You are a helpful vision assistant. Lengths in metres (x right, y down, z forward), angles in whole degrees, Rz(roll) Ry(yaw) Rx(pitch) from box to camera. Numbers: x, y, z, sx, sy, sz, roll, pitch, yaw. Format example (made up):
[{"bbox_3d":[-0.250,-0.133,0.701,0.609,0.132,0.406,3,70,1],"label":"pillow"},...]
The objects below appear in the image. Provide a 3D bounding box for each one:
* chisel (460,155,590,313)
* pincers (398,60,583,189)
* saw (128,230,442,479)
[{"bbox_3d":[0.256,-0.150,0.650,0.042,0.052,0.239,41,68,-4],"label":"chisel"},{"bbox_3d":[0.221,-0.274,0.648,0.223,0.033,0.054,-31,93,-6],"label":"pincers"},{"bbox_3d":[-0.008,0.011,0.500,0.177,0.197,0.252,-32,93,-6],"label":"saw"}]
______________________________
▸ **BRIEF**: Nothing in the records may be left out; reproduce them exactly.

▸ **RESPONSE TO THIS EXERCISE**:
You are a helpful vision assistant. Lengths in metres (x right, y down, z forward), angles in whole degrees, Rz(roll) Ry(yaw) Rx(pitch) from box to camera. Numbers: x, y, z, sx, sy, sz, roll, pitch, yaw. Format example (made up):
[{"bbox_3d":[-0.250,-0.133,0.701,0.609,0.132,0.406,3,70,1],"label":"pillow"},...]
The objects below appear in the image. Provide a 3D bounding box for each one:
* chisel (460,155,590,313)
* pincers (398,60,583,189)
* saw (128,230,442,479)
[{"bbox_3d":[0.256,-0.150,0.650,0.042,0.052,0.239,41,68,-4],"label":"chisel"},{"bbox_3d":[0.221,-0.274,0.648,0.223,0.033,0.054,-31,93,-6],"label":"pincers"},{"bbox_3d":[-0.008,0.011,0.500,0.177,0.197,0.252,-32,93,-6],"label":"saw"}]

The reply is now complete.